看護師から社会福祉士になるには

おもに医療現場で活躍する看護師が、福祉の専門家として力を発揮する社会福祉士への転職を考えたとき、いったいどのような道をたどればいいのでしょうか。

ここでは、看護師から社会福祉士になる方法を紹介します。

学歴を確認する

社会福祉士になるには、社会福祉士の国家試験を受けて国家資格を取得する必要があります。

この国家試験には受験資格が設けられており、福祉系の4年制大学で指定科目をすべて履修していれば、すでに受験資格を満たしています。

しかし、看護師として働いてきた人の多くは看護の専門学校もしくは看護大学を卒業していることでしょう。

看護大学も含めた4年制大学卒業生の場合、一般養成施設等で1年以上の課程を修了しなくてはなりません。

なお、3年制の看護学校の卒業生であれば、1年以上の相談援助の実務経験を経ることで一般養成施設に入学することができます。

社会福祉士の資格取得ルートは複数あり、学歴によって必要な実務経験などが異なるため、よく確認しておく必要があります。

相談援助の実務経験について

「相談援助の実務経験」の内容は細かく規定されており、それに該当していないと認められないため注意が必要です。

通常、病院で働く看護師の業務では、相談援助業務を行っているとは認められません。

たとえば児童相談所の相談員、老人福祉施設の生活相談員、障害者施設のケースワーカーといった職種が相談援助業務の実務経験に含まれてきます。

なお、看護学校卒業生でも、福祉系の通信制大学に編入することができれば、卒業と同時に社会福祉士国家試験の受験資格が得られます。

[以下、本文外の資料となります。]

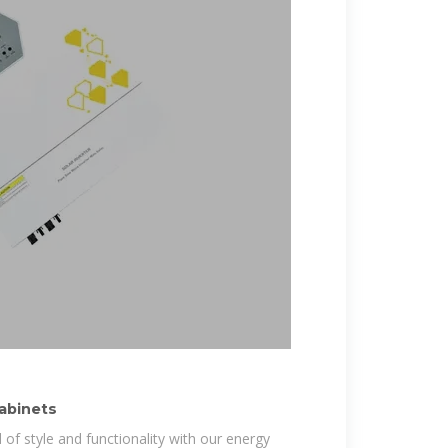
Cabinets
 of style and functionality with our energy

未経験者がいきなり現場で相談援助の実務経験を積むのは簡単なことではないため、社会福祉士国家試験受験のために学歴を確認したうえで実務経験が求められる場合には、編入を検討したほうが早いかもしれません。

一般養成施設について

4年制の看護大学の卒業生や3年制の看護学校卒業後に1年以上の実務経験を積んだ人は、社会福祉士の一般養成施設で1年以上学ぶことが求められます。

一般養成施設の期間は施設によって1年~2年となっていますが、その多くが通信課程や夜間課程となっているため、働きながらでも学ぶことが可能です。